A previously healthy 2-year-old female patient was admitted to the intensive care unit with a diagnosis of AKI secondary to HUS, with no other complications.
Her admission tests revealed a decrease in hematocrit from 46 to 24%, thrombocytopenia of 37,000/μl, urea nitrogen of 51 mg/dl and creatininemia 3.2 mg/dl. The rest of the blood tests were acceptable.
PD was indicated for anuria and a tunneled Tenckhoff catheter was installed by median approach, checking by plain abdominal X-ray its location in the periumbilical region and starting PD-2 ml immediately.

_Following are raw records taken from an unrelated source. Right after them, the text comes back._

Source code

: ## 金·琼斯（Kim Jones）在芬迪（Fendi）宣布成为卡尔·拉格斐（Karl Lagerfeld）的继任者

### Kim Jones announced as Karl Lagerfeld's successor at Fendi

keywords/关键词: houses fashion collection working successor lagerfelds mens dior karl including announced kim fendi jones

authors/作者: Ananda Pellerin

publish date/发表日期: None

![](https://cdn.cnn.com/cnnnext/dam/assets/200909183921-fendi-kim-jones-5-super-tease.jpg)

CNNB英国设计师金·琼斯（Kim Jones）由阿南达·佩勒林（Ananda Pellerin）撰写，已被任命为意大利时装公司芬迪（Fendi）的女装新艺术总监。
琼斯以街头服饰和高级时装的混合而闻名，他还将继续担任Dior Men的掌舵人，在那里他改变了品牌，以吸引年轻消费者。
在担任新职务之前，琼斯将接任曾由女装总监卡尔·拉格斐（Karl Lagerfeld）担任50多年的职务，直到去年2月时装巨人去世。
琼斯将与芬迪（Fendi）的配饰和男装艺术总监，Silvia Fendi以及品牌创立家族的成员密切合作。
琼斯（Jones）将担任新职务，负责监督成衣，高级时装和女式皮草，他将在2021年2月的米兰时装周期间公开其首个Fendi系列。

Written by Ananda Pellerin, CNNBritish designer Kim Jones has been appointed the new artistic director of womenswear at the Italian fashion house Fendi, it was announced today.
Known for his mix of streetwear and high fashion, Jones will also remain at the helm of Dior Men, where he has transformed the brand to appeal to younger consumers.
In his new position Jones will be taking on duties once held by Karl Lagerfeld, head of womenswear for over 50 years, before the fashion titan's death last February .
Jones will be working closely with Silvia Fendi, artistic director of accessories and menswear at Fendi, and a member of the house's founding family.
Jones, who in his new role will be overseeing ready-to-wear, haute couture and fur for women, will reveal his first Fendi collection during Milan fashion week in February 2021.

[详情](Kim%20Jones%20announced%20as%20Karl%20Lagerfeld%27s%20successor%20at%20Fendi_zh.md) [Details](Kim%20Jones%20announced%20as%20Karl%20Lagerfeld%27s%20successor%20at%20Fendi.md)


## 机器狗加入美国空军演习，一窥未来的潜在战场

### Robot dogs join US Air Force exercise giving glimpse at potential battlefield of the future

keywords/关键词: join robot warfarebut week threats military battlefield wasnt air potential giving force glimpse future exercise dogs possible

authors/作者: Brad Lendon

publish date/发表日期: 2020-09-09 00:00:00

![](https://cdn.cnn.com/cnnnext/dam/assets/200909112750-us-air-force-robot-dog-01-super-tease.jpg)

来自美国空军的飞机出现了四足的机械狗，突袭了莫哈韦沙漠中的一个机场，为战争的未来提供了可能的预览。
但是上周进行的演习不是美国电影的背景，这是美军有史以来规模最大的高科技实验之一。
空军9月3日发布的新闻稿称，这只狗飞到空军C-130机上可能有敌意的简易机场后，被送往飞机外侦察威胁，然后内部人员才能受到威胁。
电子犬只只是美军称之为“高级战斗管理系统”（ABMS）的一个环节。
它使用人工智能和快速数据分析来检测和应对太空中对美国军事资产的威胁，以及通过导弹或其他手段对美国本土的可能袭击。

In the first 24 h, the patient developed severe respiratory distress, and an important chest X-ray showed right pleural effusion, which subsequently extended to the left and required two 50 ml evacuating punctures 220 ml to the right in 48 h.
Concomitantly, the volume of the PD baths had decreased to 10 ml/kg and to optimize the extraction of fluid from the peritoneal cavity its frequency and the concentration of DS increased from 2.5 to 4.5%.
However, due to the recurrence of AMH with progressive respiratory compromise (which required mechanical ventilation for three days), hypertension and volume overload, PD had to be suspended on the third day and the Tenckhoff catheter was closed.
Continuous venous catheter was installed in the femoral vein and maintained for 8 days.
Subsequently, PD was resumed, with SD volumes of 10 ml/kg, without new hydrothorax.
Four days later, PD was suspended.
After 26 days of hospitalization, the patient was discharged without complications.